◆ Supplied data ◆
— BEGIN —

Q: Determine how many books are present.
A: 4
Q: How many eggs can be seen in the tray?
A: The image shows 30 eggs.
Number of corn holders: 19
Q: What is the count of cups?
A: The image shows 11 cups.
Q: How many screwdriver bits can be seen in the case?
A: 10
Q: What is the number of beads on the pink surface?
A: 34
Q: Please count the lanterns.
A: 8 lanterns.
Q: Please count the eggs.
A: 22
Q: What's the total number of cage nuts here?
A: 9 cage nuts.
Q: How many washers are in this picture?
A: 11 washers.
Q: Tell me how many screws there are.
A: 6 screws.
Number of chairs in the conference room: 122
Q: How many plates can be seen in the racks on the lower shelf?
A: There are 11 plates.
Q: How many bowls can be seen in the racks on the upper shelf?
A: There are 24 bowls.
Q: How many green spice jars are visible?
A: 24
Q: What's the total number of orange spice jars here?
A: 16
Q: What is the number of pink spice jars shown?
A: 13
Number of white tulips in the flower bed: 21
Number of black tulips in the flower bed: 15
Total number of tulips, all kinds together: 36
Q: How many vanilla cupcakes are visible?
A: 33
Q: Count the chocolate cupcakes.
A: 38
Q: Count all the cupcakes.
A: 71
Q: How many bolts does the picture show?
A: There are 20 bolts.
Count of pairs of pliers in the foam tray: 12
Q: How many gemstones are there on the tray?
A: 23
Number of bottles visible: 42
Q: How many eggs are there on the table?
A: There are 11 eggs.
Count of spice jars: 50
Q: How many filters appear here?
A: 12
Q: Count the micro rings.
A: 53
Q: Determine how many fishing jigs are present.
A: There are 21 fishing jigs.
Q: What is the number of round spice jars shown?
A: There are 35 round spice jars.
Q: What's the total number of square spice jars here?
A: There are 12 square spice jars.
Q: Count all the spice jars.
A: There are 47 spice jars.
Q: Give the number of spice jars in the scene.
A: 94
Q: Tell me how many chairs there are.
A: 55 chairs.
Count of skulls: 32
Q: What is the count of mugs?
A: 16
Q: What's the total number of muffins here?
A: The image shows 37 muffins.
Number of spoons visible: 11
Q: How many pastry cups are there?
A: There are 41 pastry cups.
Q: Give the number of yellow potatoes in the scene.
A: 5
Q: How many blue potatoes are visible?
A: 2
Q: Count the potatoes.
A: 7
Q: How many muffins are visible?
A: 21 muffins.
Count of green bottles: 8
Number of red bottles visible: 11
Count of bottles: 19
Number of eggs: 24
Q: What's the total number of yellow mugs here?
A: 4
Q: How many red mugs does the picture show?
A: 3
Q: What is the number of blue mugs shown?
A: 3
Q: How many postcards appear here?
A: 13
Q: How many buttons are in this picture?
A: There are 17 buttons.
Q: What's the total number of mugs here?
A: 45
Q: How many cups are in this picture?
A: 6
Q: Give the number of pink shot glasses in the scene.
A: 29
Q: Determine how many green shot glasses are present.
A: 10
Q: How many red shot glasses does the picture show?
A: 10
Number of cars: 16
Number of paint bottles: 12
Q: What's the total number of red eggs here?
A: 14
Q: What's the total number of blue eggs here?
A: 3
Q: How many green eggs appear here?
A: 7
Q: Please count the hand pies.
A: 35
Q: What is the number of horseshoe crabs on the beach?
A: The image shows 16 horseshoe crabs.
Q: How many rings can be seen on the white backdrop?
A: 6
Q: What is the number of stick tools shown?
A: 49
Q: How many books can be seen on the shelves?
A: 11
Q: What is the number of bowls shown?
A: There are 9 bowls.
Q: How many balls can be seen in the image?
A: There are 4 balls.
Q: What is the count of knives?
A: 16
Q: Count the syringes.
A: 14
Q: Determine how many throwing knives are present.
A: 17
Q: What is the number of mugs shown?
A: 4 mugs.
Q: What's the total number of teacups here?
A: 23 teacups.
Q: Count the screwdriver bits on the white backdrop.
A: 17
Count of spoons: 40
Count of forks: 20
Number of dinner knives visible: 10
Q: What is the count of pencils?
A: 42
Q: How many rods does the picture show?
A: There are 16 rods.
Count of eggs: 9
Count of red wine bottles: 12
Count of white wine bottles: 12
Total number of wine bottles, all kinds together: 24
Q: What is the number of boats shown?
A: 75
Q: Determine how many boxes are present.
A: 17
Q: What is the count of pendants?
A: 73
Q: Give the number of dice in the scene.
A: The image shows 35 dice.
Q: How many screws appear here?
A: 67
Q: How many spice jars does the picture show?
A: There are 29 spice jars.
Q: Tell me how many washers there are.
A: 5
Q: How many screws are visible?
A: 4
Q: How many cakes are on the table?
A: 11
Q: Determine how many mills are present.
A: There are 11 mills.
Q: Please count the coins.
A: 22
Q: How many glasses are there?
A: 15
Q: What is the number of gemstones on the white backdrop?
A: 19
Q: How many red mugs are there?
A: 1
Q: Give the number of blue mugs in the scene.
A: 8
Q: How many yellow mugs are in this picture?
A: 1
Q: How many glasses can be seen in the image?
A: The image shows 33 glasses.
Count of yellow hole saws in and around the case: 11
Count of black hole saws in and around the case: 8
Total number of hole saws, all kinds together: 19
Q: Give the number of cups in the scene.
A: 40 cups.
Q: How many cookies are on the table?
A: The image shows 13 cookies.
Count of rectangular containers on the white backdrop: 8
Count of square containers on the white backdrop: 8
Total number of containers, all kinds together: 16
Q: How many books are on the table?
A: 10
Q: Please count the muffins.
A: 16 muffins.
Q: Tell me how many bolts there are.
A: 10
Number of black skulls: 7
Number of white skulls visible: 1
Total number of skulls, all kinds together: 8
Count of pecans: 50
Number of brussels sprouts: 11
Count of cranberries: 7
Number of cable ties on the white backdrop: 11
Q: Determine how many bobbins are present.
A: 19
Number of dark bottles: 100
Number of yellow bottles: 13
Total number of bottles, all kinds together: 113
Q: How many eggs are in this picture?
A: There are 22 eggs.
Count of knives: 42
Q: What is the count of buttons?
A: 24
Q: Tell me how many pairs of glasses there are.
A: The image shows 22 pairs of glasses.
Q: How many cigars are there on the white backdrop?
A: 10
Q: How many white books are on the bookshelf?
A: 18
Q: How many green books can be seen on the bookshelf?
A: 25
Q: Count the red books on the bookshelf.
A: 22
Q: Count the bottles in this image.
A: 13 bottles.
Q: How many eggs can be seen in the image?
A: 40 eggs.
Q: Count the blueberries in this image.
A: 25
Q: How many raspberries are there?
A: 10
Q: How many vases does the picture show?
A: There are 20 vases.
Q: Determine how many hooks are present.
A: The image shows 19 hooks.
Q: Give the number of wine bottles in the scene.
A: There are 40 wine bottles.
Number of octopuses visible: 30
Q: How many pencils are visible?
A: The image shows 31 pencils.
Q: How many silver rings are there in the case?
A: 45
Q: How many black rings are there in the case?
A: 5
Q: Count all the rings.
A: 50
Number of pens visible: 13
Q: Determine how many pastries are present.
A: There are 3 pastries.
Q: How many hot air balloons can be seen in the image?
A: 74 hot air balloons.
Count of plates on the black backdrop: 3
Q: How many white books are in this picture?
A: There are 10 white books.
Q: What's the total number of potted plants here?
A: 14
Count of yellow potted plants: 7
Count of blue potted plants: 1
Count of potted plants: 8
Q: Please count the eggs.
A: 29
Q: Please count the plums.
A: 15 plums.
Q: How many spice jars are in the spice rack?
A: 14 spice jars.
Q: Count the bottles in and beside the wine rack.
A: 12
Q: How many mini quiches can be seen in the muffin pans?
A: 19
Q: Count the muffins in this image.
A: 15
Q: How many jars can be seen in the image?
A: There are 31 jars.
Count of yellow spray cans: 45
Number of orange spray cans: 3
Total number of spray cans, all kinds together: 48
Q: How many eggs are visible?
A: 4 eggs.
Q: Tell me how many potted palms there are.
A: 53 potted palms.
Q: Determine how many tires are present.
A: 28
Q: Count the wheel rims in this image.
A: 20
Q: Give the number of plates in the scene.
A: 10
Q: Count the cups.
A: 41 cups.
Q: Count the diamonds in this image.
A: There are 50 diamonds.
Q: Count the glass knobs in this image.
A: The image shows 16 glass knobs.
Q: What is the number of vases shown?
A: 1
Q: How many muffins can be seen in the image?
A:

— END —

◆ Brief ◆
Rewrite the entries starting at the line that contains "Q: How many pastry cups are there?" and ending at the line that contains "Number of eggs: 24", changing every "potatoes" to "tubers" and leaving everything else as it is.

◆ Task result ◆
Q: How many pastry cups are there?
A: There are 41 pastry cups.
Q: Give the number of yellow tubers in the scene.
A: 5
Q: How many blue tubers are visible?
A: 2
Q: Count the tubers.
A: 7
Q: How many muffins are visible?
A: 21 muffins.
Count of green bottles: 8
Number of red bottles visible: 11
Count of bottles: 19
Number of eggs: 24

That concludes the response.